» INSTRUCTIONS TO FOLLOW
Of the lines in the data below, write out exactly those from the one holding "130 83 28.25" through the one holding "218 103 18.22", both included.

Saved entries

══════════════════════════════

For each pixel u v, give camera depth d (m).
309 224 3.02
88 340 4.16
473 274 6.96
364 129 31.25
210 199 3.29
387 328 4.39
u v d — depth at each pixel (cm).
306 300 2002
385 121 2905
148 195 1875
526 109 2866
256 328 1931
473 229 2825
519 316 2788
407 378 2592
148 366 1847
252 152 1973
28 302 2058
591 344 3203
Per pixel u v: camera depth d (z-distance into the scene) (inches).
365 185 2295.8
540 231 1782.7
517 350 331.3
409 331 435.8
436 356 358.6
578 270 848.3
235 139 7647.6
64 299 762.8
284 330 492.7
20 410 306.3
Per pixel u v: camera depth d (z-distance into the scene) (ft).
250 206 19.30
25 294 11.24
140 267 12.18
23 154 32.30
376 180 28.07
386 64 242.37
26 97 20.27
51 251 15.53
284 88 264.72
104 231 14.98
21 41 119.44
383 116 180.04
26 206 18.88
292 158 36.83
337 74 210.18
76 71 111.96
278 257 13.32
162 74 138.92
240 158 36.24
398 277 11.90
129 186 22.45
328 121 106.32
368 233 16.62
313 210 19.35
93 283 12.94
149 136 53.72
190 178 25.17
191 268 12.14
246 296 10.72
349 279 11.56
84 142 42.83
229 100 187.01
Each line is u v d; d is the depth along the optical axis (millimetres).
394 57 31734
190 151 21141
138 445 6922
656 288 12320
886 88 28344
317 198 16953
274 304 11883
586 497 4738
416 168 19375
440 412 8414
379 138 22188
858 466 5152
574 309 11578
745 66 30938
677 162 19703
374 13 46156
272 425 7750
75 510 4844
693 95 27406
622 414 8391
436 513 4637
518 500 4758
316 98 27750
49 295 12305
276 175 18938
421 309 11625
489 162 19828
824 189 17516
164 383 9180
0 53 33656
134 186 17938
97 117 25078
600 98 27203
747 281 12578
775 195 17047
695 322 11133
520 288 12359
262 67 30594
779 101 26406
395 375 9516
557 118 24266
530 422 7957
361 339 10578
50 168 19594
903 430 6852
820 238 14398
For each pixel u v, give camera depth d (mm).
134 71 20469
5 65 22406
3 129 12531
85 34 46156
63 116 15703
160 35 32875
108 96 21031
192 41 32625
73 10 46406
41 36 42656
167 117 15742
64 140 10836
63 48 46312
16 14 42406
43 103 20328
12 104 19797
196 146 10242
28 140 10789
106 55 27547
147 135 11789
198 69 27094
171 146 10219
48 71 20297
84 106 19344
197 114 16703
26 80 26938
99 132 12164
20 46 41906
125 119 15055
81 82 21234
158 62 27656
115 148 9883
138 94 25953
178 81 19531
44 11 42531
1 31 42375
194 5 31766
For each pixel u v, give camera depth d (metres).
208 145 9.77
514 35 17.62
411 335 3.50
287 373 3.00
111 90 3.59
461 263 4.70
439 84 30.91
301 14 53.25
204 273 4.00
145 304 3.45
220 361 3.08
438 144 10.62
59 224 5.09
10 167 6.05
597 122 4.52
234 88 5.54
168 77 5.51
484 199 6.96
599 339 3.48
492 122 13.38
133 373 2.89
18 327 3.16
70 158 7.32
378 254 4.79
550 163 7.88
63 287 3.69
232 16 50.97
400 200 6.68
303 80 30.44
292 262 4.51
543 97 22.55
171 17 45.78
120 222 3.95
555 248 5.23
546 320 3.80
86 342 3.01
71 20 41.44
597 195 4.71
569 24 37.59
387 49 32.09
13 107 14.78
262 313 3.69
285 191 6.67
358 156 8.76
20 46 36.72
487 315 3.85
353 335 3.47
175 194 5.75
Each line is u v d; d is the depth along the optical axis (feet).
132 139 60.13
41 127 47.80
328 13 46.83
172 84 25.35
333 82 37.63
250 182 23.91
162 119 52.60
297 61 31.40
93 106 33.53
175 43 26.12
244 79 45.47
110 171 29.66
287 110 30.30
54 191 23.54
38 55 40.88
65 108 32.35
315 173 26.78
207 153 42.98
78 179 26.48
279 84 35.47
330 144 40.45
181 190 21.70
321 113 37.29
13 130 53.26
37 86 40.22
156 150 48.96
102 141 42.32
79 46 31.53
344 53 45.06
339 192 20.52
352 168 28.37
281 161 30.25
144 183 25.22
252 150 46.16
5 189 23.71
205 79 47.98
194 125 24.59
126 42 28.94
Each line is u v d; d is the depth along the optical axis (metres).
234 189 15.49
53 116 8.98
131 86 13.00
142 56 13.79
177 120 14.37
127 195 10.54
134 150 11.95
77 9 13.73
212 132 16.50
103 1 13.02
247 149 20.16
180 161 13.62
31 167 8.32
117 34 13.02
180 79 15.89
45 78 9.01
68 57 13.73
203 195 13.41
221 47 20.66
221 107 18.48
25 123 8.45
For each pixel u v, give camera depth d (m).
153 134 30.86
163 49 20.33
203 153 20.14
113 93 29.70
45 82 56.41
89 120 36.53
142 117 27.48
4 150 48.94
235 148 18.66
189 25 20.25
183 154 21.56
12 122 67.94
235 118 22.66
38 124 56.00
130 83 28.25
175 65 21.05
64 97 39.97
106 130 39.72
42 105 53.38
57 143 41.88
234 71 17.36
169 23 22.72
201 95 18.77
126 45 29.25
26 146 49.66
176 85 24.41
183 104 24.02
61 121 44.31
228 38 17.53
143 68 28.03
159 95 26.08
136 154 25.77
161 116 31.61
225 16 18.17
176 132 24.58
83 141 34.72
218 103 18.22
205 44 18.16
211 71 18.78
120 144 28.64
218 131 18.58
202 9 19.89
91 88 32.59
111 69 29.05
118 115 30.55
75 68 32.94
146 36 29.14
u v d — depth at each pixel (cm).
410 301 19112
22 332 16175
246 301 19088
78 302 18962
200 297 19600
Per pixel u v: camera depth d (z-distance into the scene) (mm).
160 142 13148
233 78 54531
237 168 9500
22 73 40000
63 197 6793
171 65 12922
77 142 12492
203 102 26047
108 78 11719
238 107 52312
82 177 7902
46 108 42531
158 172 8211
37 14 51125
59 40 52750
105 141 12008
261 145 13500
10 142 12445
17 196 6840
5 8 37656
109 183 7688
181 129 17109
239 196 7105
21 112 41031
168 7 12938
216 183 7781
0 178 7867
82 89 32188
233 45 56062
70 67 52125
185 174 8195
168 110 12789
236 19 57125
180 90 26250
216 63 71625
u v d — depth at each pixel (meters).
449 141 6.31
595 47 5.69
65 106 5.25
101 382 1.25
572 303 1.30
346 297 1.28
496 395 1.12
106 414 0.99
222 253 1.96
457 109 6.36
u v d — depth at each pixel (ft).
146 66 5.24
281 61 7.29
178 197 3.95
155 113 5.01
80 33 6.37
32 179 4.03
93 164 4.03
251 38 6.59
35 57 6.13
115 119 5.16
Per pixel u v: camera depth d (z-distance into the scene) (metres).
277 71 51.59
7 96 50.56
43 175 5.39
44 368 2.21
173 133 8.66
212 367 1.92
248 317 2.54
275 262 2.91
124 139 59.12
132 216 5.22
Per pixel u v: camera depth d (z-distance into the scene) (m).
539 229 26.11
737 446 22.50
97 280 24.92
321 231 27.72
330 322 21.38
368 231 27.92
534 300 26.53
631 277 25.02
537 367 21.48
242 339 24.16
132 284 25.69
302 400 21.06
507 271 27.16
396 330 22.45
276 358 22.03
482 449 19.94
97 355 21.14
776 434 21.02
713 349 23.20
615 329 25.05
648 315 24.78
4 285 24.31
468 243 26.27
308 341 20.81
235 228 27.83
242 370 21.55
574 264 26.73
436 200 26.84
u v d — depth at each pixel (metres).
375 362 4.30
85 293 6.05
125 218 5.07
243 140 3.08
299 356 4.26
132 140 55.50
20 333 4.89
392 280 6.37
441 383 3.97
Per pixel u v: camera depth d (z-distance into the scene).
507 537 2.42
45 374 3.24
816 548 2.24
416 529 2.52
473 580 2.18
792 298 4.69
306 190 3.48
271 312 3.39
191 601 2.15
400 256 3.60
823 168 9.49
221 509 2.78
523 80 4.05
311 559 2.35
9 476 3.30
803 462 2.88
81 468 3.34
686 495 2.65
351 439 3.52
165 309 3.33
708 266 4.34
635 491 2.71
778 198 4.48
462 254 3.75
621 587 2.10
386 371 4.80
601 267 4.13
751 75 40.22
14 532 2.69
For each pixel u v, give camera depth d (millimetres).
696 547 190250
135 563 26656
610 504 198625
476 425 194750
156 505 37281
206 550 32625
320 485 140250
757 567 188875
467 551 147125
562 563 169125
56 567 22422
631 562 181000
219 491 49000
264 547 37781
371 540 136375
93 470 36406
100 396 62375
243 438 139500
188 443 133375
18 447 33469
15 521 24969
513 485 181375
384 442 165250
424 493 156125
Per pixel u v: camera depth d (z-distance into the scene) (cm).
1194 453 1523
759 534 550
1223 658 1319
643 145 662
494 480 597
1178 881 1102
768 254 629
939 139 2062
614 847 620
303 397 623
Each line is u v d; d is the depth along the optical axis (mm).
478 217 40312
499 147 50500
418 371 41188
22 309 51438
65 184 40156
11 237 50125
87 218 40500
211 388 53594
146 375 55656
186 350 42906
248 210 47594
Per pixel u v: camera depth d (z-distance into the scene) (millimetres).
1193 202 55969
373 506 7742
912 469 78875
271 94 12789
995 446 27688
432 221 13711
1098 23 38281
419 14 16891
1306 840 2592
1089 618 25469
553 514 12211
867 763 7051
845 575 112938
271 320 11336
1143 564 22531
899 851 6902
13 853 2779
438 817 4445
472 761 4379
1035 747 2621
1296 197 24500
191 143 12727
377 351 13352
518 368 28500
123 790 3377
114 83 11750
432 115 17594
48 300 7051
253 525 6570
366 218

══════════════════════════════

» EXERCISE SOLUTION
130 83 28.25
175 65 21.05
64 97 39.97
106 130 39.72
42 105 53.38
57 143 41.88
234 71 17.36
169 23 22.72
201 95 18.77
126 45 29.25
26 146 49.66
176 85 24.41
183 104 24.02
61 121 44.31
228 38 17.53
143 68 28.03
159 95 26.08
136 154 25.77
161 116 31.61
225 16 18.17
176 132 24.58
83 141 34.72
218 103 18.22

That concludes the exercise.